Besides the works already mentioned, Pierson wrote a number of songs, in which his romantic spirit finds its clearest utterance. Of these, ‘Roland the Brave,’ ‘Thekla's Lament,’ and his remarkable settings of Tennyson's ‘Claribel’ and ‘The White Owl’ (‘When cats run home and light is come’) are fine examples. Some of Pierson's songs have a ring of passion and genuine pathos which recalls Schubert, whom he often surpasses in distinction of style; while at the same time they bear the unmistakable stamp of English thought and invention. He left many unpublished compositions, including several orchestral works. Three orchestral overtures, ‘Macbeth,’ ‘Romeo and Juliet,’ and ‘As you like it,’ have been given at the Crystal Palace concerts. Throughout his career Pierson suffered much from the ungenerous attacks of enemies and the eulogies of uncritical friends. He possessed inspiration of a high order, a lyrical gift of great delicacy, individual charm, and nobility of purpose. But his handling of great subjects is defective, when judged by the standard of Beethoven or even Spohr. His works have been persistently neglected in this country, and of all Pierson's interesting legacy of native invention, the glee ‘Ye mariners of England’ is alone popular with the English public. Pierson also composed many hymn-tunes, some of exceptional beauty.
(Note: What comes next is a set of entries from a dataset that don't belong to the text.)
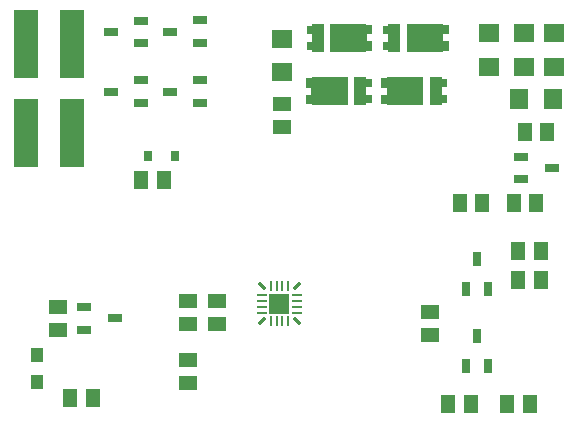
<source format=gbr>
%FSTAX25Y25*%
%MOMM*%
%SFA1B1*%

%IPPOS*%
%AMD23*
4,1,4,-0.139700,0.314960,-0.314960,0.139700,0.139700,-0.314960,0.314960,-0.139700,-0.139700,0.314960,0.0*
1,1,0.250000,-0.228600,0.228600*
1,1,0.250000,0.228600,-0.228600*
%
%AMD27*
4,1,4,-0.314960,-0.139700,-0.139700,-0.314960,0.314960,0.139700,0.139700,0.314960,-0.314960,-0.139700,0.0*
1,1,0.250000,-0.228600,-0.228600*
1,1,0.250000,0.228600,0.228600*
%
%ADD10R,1.299967X1.500117*%
%ADD11R,0.649999X1.199998*%
%ADD12R,1.500117X1.299967*%
%ADD13R,1.199998X0.649999*%
%ADD14R,1.802886X1.599947*%
%ADD15R,1.599947X1.802886*%
%ADD16R,1.100068X1.249928*%
%ADD17R,1.800096X1.599947*%
%ADD18R,0.800098X0.899918*%
%ADD19R,2.150106X5.800078*%
%ADD20R,1.100068X2.400045*%
%ADD21R,3.100064X2.400045*%
%ADD22R,0.800098X0.800098*%
G04~CAMADD=23~3~0.0~0.0~98.4~354.3~0.0~0.0~0~0.0~0.0~0.0~0.0~0~0.0~0.0~0.0~0.0~0~0.0~0.0~0.0~45.0~278.0~278.0*
%ADD23D23*%
%ADD24R,1.699997X1.699997*%
%ADD25O,0.250000X0.899998*%
%ADD26O,0.899998X0.250000*%
G04~CAMADD=27~3~0.0~0.0~98.4~354.3~0.0~0.0~0~0.0~0.0~0.0~0.0~0~0.0~0.0~0.0~0.0~0~0.0~0.0~0.0~135.0~278.0~278.0*
%ADD27D27*%
%LNdevboard_paste_top-1*%
%LPD*%
G36*
X3512185Y3779994D02*
X3422192D01*
Y3860004*
X3512185*
Y3779994*
G37*
G36*
X33322Y3769989D02*
X3242183D01*
Y3849999*
X33322*
Y3769989*
G37*
G36*
X3202178D02*
X3112185D01*
Y3849999*
X3202178*
Y3769989*
G37*
G36*
X33322Y3649997D02*
X3242183D01*
Y3730007*
X33322*
Y3649997*
G37*
G36*
X3202178D02*
X3112185D01*
Y3730007*
X3202178*
Y3649997*
G37*
G36*
X3512185Y363999D02*
X3422192D01*
Y372*
X3512185*
Y363999*
G37*
G36*
X3082188Y3779994D02*
Y372D01*
Y363999*
X3002178Y3639992*
Y372*
X3047187*
Y3779994*
X3002178*
Y3860004*
X3082188*
Y3779994*
G37*
G36*
X3140003Y4229996D02*
X3050011D01*
Y4310006*
X3140003*
Y4229996*
G37*
G36*
X345001Y4219989D02*
X3360018D01*
Y4299999*
X345001*
Y4219989*
G37*
G36*
X3320013D02*
X3229996D01*
Y4299999*
X3320013*
Y4219989*
G37*
G36*
X345001Y4099999D02*
X3360018D01*
Y4180009*
X345001*
Y4099999*
G37*
G36*
X3320013D02*
X3229996D01*
Y4180009*
X3320013*
Y4099999*
G37*
G36*
X3560018Y4310006D02*
Y4229996D01*
X3515009*
Y4170001*
X3560018*
Y4089991*
X3480008*
Y4170001*
Y4229996*
Y4310006*
X3560018*
G37*
G36*
X3140003Y4089991D02*
X3050011D01*
Y4170001*
X3140003*
Y4089991*
G37*
G36*
X3839979Y3769989D02*
X3749987D01*
X3749984Y3849999*
X3839979*
Y3769989*
G37*
G36*
Y3649997D02*
X3749984D01*
X3749987Y3730007*
X3839979*
Y3649997*
G37*
G36*
X3719987Y3779994D02*
Y372D01*
Y363999*
X3639977Y3639992*
Y372*
X3684988*
Y3779994*
X3639977*
Y3860004*
X3719987*
Y3779994*
G37*
G36*
X3969999Y3730007D02*
Y3649997D01*
X3879984*
Y3730007*
X3969999*
G37*
G36*
Y3849999D02*
Y3769989D01*
X3879984*
Y3849999*
X3969999*
G37*
G36*
X4149986Y372D02*
Y363999D01*
X4059994*
Y372*
X4149986*
G37*
G36*
Y3860004D02*
Y3779994D01*
X4059994*
Y3860004*
X4149986*
G37*
G36*
X3789697Y4229996D02*
X3699705D01*
Y4310006*
X3789697*
Y4229996*
G37*
G36*
X4099704Y4219989D02*
X4009712D01*
Y4299999*
X4099704*
Y4219989*
G37*
G36*
X3969707D02*
X3879689D01*
Y4299999*
X3969707*
Y4219989*
G37*
G36*
X4099704Y4099999D02*
X4009712D01*
Y4180009*
X4099704*
Y4099999*
G37*
G36*
X3969707D02*
X3879689D01*
Y4180009*
X3969707*
Y4099999*
G37*
G36*
X4209712Y4310006D02*
Y4229996D01*
X4164703*
Y4170001*
X4209712*
Y4089991*
X4129702*
Y4170001*
Y4229996*
Y4310006*
X4209712*
G37*
G36*
X3789697Y4089991D02*
X3699705D01*
Y4170001*
X3789697*
Y4089991*
G37*
G54D10*
X498999Y2149998D03*
X4799998D03*
Y2399997D03*
X498999D03*
X4394995Y1099997D03*
X4205003D03*
X4894994D03*
X4705002D03*
X4494994Y2799999D03*
X4305002D03*
X4949997D03*
X4760005D03*
X1794995Y2999999D03*
X1605003D03*
X5044993Y3399998D03*
X4855001D03*
X1005001Y1149997D03*
X1194993D03*
G54D11*
X4354997Y2069998D03*
X4544999D03*
X4449998Y2329997D03*
X4354997Y1419999D03*
X4544999D03*
X4449998Y1679999D03*
G54D12*
X4049999Y1875299D03*
Y1685307D03*
X2794797Y344651D03*
Y3636502D03*
X0899998Y1920295D03*
Y1730303D03*
X1999998Y1470294D03*
Y1280302D03*
Y1969993D03*
Y1780001D03*
X2249698Y1970295D03*
Y1780303D03*
G54D13*
X1607002Y4153999D03*
Y4343999D03*
X1347002Y4248998D03*
X2107003Y4157997D03*
Y4347999D03*
X1847001Y4252998D03*
X4819997Y3194999D03*
Y3004997D03*
X508Y3099998D03*
X1607002Y3649997D03*
Y3839999D03*
X1347002Y3744998D03*
X2107003Y3649997D03*
Y3839999D03*
X1847001Y3744998D03*
X1119997Y1920298D03*
Y1730298D03*
X1379999Y1825299D03*
G54D14*
X4549998Y395781D03*
Y4242188D03*
X4849997D03*
Y395781D03*
X5099999D03*
Y4242188D03*
G54D15*
X4807808Y3679995D03*
X5092186D03*
G54D16*
X0719693Y1282499D03*
Y1517497D03*
G54D17*
X2794797Y3909994D03*
Y4190004D03*
G54D18*
X166199Y3198997D03*
X1892015D03*
G54D19*
X0634497Y3399D03*
X101951D03*
X0634497Y4148998D03*
X101951D03*
G54D20*
X3462197Y3749997D03*
X4099999D03*
X3749692Y4199999D03*
X3099998D03*
G54D21*
X3202178Y3749997D03*
X3839979D03*
X4009712Y4199999D03*
X3360018D03*
G54D22*
X3522192Y3679995D03*
Y3819999D03*
X3042183D03*
Y3679995D03*
X4159991D03*
Y3819999D03*
X3679982D03*
Y3679995D03*
X3689697Y4270001D03*
Y4129996D03*
X4169707D03*
Y4270001D03*
X3040004D03*
Y4129996D03*
X3520013D03*
Y4270001D03*
G54D23*
X2629199Y2097498D03*
X2924197Y1802498D03*
G54D24*
X2776697Y1949998D03*
G54D25*
X2701698Y2097498D03*
X2751698D03*
X2801698D03*
X2851698D03*
Y1802498D03*
X2801698D03*
X2751698D03*
X2701698D03*
G54D26*
X2924197Y2024999D03*
Y1974999D03*
Y1924999D03*
Y1874997D03*
X2629199D03*
Y1924999D03*
Y1974999D03*
Y2024999D03*
G54D27*
X2924197Y2097498D03*
X2629199Y1802498D03*
M02*
</source>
There exist two portraits of Pierson: (1) an engraving published in the second volume of his collected songs (Leipzig); (2) a portrait sketch in Mr. Robin Legge's ‘History of the Norwich Festivals.’[Accounts of the Norwich Festivals of 1852, 1857, and 1869, in the Musical World, Musical Times, Athenæum, Spectator, Norwich Mercury, Norfolk Chronicle, &c.; A Descriptive Analysis of the oratorio ‘Jerusalem,’ signed Amicus Patriæ (Norwich, 1852); obituary notices and reviews of Pierson's works in Neue Zeitschrift für Musik, Neue Berliner Musikzeitung, and other German newspapers; article by Canon Pearson in Grove's Dict. of Music; information received from Mr. Robin Legge.]